Thursday, October 26, 2006

Creating a Forest Garden

My forest in the fall
The area you are looking at is the start of my forest garden, luckily for me I have this great canopy to work with. From there I had originally thought it was a matter of adding other vegetative layers to make this a successful garden space. How wrong I was about this. There are actually 5 distinct architectural features according to the folks at Edible Forest Gardens. From their site:

  • Soil horizon structure, vegetation patterning, vegetation density, and community diversity are also critical. All five of these elements of community architecture influence yields, plant health, pest and disease dynamics, maintenance requirements, and overall community character.
The ecology of a forest is very complicated and for that reason there is very little recreating of actual forest in Landscape Design. What most of us seem to do is plant a few canopy trees (or borrow those existing on-site), add some shrubs that fit existing soil requirements, and then throw in a few perennial groupings.

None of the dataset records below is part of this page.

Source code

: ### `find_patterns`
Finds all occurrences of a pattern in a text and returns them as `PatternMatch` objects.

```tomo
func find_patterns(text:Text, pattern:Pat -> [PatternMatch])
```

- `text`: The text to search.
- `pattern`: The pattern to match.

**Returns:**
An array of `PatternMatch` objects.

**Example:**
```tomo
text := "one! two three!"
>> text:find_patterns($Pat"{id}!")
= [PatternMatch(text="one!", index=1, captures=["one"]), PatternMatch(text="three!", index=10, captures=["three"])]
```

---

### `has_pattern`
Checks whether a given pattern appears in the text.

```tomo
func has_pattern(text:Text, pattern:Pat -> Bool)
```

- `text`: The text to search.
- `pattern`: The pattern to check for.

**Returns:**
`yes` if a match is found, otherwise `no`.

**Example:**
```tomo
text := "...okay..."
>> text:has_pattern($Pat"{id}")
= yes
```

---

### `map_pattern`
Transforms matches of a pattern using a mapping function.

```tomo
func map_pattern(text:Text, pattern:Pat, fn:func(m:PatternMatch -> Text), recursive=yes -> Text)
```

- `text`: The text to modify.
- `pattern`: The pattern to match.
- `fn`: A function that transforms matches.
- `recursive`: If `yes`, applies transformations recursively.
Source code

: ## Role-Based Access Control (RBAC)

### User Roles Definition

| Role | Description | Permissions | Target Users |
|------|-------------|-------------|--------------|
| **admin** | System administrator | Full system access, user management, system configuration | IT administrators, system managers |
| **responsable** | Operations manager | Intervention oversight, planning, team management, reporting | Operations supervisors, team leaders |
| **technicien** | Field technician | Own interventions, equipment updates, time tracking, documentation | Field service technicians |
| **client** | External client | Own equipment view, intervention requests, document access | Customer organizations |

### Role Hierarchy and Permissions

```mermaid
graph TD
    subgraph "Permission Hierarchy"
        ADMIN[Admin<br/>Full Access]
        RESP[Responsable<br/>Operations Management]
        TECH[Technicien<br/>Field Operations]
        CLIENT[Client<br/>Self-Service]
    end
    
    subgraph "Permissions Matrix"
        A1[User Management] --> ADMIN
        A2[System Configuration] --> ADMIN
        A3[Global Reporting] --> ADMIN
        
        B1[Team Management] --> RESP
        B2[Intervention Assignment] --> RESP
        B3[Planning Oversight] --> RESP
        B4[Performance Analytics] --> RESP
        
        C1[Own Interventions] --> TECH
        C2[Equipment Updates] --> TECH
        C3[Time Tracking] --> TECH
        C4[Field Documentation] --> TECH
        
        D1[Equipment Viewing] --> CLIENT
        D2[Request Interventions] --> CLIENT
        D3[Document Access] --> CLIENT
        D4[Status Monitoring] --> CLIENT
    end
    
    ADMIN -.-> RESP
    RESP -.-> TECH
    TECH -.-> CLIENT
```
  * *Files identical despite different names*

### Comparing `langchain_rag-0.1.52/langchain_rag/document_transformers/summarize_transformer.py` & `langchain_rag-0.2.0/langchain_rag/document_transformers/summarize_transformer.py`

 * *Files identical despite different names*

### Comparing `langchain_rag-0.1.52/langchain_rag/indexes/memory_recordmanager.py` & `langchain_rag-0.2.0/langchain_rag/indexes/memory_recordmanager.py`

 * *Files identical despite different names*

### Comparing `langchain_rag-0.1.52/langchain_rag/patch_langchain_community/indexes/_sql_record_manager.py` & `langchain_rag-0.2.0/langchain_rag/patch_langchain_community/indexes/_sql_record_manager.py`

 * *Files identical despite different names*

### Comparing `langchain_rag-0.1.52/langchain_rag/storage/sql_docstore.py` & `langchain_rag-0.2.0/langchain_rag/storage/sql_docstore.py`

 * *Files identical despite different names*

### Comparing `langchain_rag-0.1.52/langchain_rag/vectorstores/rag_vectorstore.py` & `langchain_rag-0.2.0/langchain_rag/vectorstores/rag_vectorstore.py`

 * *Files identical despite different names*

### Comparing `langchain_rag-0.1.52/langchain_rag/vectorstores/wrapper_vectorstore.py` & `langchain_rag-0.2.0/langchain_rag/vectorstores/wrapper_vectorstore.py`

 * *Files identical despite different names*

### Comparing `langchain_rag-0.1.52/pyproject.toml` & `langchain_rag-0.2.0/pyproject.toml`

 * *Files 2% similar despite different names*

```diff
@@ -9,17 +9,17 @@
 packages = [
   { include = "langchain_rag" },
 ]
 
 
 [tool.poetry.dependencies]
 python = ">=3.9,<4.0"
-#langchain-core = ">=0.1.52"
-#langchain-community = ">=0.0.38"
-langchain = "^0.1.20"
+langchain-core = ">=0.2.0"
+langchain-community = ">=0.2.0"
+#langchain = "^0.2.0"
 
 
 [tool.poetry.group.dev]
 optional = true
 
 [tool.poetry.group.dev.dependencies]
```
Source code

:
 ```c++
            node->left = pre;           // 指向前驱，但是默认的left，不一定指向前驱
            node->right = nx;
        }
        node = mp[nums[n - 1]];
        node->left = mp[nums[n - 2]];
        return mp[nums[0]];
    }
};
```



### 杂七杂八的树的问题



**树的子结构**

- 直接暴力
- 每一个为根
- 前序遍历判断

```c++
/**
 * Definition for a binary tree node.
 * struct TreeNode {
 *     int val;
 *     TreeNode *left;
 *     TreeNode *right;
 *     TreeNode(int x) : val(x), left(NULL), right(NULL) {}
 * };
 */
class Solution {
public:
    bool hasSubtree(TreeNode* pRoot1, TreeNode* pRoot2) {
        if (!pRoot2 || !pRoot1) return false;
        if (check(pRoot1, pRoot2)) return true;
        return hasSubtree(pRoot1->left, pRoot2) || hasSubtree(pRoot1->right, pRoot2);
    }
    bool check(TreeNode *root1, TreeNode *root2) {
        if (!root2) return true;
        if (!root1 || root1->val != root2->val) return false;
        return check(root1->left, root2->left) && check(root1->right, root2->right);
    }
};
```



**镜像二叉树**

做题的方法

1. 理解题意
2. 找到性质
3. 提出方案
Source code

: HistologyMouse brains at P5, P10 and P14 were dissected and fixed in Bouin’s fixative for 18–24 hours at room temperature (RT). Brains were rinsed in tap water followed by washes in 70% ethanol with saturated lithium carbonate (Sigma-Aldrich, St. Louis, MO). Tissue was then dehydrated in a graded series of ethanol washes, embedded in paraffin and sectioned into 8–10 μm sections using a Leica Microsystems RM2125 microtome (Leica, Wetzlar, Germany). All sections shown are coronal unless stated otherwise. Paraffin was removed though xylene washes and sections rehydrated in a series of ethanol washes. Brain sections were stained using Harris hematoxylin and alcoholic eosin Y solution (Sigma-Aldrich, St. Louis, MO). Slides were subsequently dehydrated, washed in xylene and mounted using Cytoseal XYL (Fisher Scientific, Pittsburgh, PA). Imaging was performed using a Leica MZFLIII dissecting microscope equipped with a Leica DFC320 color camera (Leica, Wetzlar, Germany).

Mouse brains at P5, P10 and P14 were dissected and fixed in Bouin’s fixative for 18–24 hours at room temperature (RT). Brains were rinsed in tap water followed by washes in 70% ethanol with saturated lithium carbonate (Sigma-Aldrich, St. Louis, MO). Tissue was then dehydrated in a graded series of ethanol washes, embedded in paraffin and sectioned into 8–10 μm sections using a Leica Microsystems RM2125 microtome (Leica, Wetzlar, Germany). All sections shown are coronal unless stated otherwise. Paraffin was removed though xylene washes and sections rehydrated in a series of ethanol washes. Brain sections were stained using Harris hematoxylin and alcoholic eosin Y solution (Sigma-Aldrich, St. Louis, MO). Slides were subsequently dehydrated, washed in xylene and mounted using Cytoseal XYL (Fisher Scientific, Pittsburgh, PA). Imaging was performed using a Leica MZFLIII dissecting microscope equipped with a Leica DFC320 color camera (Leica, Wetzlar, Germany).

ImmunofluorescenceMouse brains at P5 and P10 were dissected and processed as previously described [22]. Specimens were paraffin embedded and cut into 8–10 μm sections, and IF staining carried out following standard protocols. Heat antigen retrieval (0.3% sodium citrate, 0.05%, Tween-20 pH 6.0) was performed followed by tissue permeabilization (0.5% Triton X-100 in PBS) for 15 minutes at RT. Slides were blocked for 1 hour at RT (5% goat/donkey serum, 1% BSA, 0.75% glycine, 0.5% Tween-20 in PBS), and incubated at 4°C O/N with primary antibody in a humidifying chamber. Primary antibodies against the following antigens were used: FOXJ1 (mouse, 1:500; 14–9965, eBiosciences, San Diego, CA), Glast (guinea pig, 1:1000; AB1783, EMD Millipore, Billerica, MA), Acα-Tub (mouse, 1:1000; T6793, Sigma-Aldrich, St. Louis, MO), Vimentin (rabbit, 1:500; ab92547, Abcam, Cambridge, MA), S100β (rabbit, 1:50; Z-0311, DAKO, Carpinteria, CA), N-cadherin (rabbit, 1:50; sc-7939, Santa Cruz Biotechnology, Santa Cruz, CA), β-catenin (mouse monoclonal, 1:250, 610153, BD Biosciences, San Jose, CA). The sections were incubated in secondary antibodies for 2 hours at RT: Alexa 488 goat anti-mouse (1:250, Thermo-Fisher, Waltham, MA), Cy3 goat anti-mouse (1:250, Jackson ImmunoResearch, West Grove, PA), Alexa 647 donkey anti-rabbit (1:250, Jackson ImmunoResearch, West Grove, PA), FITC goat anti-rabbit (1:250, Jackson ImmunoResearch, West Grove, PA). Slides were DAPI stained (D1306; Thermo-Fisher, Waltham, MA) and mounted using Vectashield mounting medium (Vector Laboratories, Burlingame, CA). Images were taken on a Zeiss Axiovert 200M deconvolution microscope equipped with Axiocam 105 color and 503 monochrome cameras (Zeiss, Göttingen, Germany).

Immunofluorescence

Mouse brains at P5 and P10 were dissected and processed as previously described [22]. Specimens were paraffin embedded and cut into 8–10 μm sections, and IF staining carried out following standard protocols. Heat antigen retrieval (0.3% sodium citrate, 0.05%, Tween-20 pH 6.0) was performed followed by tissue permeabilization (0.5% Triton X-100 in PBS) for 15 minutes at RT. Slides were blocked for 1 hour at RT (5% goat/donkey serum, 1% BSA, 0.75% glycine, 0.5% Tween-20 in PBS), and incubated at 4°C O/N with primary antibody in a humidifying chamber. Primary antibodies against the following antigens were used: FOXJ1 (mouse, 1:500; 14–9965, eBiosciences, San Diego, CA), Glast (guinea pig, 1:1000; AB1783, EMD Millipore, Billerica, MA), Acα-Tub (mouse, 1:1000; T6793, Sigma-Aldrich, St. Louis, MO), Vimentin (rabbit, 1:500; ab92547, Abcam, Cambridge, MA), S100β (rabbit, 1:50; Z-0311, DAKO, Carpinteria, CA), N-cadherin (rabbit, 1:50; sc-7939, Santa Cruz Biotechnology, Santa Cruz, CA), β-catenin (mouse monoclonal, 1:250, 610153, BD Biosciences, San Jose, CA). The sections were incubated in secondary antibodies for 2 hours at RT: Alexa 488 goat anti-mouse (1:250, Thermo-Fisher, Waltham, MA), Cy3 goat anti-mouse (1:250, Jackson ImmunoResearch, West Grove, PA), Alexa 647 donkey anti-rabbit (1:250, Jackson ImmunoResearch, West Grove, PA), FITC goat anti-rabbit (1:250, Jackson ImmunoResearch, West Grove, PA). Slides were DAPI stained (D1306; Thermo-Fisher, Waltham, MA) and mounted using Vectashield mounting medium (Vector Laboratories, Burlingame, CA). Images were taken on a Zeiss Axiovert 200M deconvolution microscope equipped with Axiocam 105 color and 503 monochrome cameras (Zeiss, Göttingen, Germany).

I don't even think I have ever referred to my former work as a forest garden. Maybe a vignette of nature, a recreation of nature . . . but never a forest garden. The thought of calling spaces (forest gardens) where the idea would be to develop that ecology just never occurred to me. Add to that this isn't something that comes up everyday in residential Landscape Design.

I was originally peaked on this subject by a article in the Columbian, about the forest garden in the Northwest U.S. and that's lead me on to further exploration.

The 1st site to go is Edible Forest Gardens, this is more than a site hawking a book, there is a lot of good info here to go through. I found a couple of other pdf's worth downloading one is from Cornell, and the other is from The Ohio State University (Go Bucks!); here's the pdf, and here's the fact sheet. which include a plant list that has a lot of info on a wide variety of plants that work in creating a forest garden.

I believe this is an important discussion for us Landscape Designers as we are faced with the continuing struggle of designing on former farmland, field, or forest that has been pillaged to make way for a subdivision. To try and create a sense of space that is warm and inviting with some enclosure. What better way to do that, than with trees.

With trees comes the opportunity to add other varied material, to create diversity, color, opportunity, wildlife, and tranquility . . . the forest garden. The trees are the beginning of the forest garden, a reclamation of former forest, and a gift to future inhabitants.

2 comments:

Anonymous said...

Oo, I just blogged about this. Have you read the books? I'm debating whether to shell out the $55 for each...

Rick Anderson said...

I have not read the books; yet. I think I will read everything on the website and determine from there, whether or not I'll be reading them.